EXTRACTED TEXT:
_ _ _ _ _ _ _

# Surveillance Mode?!?!?!



## spacedout (Dec 7, 2010)

If yours is a US cruze the automatic headlight switch just needs to be turned to the left to disable all lighting. I read on the camaro forum you can modify this spring loaded switch(remove the spring) so it can remain in the off position the next time you start, though I have not verified.


EDIT: Ignore my post as I see your in canada, from what I read on here the automatic headlight switch does not behave the same in canada & can't be turned off. Probably some BCM programming differences.


----------



## JAFO (Jun 27, 2012)

Lol yeah I tried that for an hour lady week lol. Bloody Canadians gotta do everything different huh lol.


----------



## iTz SADISTIK (Apr 6, 2014)

Rewire everything into a master switch? It's not hard to get to all of the harnesses. Would need to run new power leads to each device off the battery using a terminal with multiple outputs but you could then send the input side of the terminal to the inside of the car for a switch. You could make it easier by tracing the wires as close to the cabin as you can and then splice in. Probably a 10 hr job if you aren't sure what you're looking for exactly.


Courtesy of Wikipedia


----------



## JAFO (Jun 27, 2012)

****, that looks like It has a lot of room for error and could quite possibly fawk that up. I wonder if my dealership would help with something like that ???


----------



## iKermit (Dec 13, 2010)

If all else fails put electrician tape around all the lights. 

True story. 

--Posting this from my toaster--


----------



## JAFO (Jun 27, 2012)

Lmfao Kermit, that's the easiest method lol


----------



## Mick (Dec 31, 2011)

_ _ _ _ _ _ _

PROVIDED DATA:
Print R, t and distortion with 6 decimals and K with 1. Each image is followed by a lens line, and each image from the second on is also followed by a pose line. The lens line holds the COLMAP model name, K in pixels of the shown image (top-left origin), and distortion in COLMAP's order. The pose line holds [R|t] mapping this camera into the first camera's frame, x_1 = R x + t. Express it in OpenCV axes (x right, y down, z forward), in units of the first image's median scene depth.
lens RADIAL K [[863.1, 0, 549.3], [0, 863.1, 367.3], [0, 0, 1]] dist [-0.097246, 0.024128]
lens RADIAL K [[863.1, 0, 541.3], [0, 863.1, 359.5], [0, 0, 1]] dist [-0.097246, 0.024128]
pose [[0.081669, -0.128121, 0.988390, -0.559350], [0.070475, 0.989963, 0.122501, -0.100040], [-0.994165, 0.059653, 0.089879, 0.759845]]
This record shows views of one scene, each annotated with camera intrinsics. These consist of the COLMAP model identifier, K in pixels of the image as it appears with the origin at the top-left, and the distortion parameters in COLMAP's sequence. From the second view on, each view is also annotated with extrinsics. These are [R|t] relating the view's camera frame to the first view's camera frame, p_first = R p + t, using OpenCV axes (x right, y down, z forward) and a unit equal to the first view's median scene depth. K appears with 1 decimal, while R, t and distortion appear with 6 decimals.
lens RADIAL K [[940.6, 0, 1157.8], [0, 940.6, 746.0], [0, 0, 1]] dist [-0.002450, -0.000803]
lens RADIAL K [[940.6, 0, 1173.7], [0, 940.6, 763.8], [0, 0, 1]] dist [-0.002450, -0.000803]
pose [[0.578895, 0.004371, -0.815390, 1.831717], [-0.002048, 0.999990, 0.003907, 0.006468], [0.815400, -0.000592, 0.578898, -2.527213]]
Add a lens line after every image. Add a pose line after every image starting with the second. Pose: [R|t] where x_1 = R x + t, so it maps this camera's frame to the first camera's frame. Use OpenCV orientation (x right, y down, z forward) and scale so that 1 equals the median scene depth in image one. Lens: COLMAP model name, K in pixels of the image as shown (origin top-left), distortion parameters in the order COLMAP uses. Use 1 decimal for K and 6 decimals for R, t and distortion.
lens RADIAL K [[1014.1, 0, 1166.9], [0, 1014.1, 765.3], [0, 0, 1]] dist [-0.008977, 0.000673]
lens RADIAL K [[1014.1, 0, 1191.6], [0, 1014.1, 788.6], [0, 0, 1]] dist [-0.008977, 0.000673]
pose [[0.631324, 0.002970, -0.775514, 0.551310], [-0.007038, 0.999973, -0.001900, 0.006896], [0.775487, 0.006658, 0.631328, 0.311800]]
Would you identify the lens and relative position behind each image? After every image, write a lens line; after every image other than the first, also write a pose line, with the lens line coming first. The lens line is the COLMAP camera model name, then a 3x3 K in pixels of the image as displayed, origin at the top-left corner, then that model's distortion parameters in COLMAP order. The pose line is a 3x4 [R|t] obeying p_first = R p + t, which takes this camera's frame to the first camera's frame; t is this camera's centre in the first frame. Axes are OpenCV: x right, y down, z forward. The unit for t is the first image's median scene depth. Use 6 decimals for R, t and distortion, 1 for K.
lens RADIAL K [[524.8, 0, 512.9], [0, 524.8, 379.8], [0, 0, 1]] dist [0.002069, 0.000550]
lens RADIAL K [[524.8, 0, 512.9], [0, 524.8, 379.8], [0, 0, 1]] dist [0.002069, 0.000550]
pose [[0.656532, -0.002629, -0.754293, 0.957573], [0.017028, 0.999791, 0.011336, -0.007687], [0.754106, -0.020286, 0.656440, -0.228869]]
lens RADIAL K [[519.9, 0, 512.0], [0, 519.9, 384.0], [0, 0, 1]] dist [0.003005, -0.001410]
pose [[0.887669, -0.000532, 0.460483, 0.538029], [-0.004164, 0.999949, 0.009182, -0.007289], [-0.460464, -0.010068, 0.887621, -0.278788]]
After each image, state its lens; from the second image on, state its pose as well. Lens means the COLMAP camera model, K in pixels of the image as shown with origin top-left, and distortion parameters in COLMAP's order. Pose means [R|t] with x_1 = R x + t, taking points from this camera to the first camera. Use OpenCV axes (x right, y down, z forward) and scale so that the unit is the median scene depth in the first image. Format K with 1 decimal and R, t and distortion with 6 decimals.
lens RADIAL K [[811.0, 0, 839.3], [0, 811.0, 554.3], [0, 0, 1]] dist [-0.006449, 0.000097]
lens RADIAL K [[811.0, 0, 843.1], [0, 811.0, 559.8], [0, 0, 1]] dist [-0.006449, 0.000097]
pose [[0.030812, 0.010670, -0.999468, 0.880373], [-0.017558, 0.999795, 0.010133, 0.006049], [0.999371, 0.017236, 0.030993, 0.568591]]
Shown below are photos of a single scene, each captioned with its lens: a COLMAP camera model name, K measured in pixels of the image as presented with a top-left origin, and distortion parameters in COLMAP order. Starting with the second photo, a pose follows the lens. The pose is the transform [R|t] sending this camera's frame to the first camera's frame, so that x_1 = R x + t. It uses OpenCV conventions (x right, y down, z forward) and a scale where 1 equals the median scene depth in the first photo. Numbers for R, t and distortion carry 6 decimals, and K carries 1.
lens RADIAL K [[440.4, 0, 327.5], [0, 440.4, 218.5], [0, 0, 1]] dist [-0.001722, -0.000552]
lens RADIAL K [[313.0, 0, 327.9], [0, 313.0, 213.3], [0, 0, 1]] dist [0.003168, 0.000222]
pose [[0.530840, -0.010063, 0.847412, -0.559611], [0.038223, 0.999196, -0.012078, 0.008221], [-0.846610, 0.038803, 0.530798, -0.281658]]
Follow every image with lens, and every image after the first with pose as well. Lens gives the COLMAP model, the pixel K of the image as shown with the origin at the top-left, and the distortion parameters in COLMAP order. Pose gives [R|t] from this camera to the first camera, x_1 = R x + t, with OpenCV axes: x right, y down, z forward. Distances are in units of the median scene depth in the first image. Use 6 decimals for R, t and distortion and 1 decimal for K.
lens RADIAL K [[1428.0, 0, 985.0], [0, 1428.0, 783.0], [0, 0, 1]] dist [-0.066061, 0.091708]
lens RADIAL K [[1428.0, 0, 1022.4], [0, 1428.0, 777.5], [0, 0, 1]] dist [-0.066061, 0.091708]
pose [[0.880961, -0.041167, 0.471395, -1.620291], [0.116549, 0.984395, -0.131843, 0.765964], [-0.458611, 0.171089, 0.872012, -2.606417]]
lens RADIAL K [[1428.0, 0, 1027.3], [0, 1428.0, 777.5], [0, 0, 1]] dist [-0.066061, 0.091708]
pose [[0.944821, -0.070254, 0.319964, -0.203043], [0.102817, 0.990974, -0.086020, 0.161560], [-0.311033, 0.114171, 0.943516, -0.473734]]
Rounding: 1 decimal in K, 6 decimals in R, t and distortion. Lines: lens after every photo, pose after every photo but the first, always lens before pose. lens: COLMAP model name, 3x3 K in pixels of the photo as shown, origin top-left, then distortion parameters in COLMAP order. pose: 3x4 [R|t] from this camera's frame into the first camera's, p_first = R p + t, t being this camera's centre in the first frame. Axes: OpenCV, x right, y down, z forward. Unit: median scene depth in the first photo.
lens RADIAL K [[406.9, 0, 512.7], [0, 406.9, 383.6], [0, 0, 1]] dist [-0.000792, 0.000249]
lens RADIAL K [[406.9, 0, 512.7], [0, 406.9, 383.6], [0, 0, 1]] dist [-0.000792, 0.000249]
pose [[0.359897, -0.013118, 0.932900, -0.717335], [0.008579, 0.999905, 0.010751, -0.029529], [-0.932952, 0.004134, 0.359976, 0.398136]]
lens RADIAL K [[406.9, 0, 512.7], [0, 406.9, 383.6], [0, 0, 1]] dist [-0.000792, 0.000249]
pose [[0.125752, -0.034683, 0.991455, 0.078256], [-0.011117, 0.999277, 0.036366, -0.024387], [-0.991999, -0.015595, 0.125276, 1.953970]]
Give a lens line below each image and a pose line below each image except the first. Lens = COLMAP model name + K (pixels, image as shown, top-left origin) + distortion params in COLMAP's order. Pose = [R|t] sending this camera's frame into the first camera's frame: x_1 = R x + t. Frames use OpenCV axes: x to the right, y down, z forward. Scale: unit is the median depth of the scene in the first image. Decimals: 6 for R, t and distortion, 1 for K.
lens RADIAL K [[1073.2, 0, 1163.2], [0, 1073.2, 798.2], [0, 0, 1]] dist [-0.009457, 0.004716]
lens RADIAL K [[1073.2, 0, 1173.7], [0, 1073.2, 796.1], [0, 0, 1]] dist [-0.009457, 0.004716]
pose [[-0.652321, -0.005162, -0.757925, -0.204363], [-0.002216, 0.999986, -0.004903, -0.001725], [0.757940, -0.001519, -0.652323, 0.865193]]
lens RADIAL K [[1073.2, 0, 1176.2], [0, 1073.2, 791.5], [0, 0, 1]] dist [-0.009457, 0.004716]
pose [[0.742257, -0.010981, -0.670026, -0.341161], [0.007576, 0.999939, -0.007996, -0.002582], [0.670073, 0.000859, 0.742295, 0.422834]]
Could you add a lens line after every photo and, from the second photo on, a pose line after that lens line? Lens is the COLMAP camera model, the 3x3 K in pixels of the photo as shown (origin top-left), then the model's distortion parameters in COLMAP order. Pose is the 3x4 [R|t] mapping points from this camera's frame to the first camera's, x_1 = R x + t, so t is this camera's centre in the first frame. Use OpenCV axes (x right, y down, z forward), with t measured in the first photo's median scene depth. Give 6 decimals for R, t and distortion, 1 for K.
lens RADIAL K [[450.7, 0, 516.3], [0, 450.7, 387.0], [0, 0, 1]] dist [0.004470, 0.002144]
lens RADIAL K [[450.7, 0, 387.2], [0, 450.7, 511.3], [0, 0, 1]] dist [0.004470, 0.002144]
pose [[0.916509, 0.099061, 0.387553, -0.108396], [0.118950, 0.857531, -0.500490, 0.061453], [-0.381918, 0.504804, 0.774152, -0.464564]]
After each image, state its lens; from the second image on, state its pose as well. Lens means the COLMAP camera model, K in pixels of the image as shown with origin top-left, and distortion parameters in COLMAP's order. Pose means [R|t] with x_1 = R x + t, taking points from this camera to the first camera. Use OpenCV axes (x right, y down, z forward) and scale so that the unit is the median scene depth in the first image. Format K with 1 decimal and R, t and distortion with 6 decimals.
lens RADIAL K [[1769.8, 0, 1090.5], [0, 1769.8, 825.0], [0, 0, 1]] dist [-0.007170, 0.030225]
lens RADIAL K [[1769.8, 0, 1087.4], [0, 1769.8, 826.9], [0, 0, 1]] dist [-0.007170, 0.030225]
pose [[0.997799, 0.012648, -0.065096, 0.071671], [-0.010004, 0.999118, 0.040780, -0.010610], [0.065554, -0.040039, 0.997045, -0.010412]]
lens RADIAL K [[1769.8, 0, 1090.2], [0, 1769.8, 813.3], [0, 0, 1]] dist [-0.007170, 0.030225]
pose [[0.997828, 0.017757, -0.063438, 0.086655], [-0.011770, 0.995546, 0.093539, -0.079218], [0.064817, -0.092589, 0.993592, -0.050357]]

_ _ _ _ _ _ _

WHAT TO DO:
[A] In the Surveillance Mode forum thread, what does iKermit suggest doing if all else fails?
[B] Proceed with the Surveillance Mode forum thread from the point where it stops.

ANSWERS TO THE TASKS:
[A] Put electrician tape around all the lights.

[B]
JAFO said:


> ****, that looks like It has a lot of room for error and could quite possibly fawk that up. I wonder if my dealership would help with something like that ???


Highly doubt the dealer would do something like that. 

So what's it like being batman?


----------



## iTz SADISTIK (Apr 6, 2014)

If you were near I'd wire it for you 


Courtesy of Wikipedia


----------



## JAFO (Jun 27, 2012)

Mick said:


> Highly doubt the dealer would do something like that.
> 
> So what's it like being batman?


Lmfao I wish I was Batman, he had better toys. I'm thinking of contacting whoever it does that sets up police cars. This could very well be a list cause.


----------



## JAFO (Jun 27, 2012)

iTz SADISTIK said:


> If you were near I'd wire it for you
> 
> 
> Courtesy of Wikipedia


Thanks Sadistik... If I was closet I'd definitely let you help me out. Found an awesome switch for it .... The Surveillance Mode switch from KITT on knight rider lol.


----------



## Robby (Mar 1, 2013)

Does your Canadian spec headlamp switch have the ability to even be turned to the left?
I ask because if it doesn't, maybe the U.S. spec. switch could be a 'Plug and Play' option.

Rob


----------



## JAFO (Jun 27, 2012)

The Canadian Switch can be turned to the left, which disables parking lamps when the car is in park. Nothing turns off if you turn the switch to the left while in motion. 

Il


----------



## Merc6 (Jun 8, 2013)

JAFO said:


> The Canadian Switch can be turned to the left, which disables parking lamps when the car is in park. Nothing turns off if you turn the switch to the left while in motion.
> 
> Il


That sucks. Are you guys allowed to dip down into USA and buy our cars(with the exception of the Evo 8)?



Sent from my iFail 5s


----------



## JAFO (Jun 27, 2012)

Yeah Merc we can definitely buy vehicles from the US, but we would be heavily taxed on it I'm sure. I'll figure something out I'm sure. However it just may not be possible.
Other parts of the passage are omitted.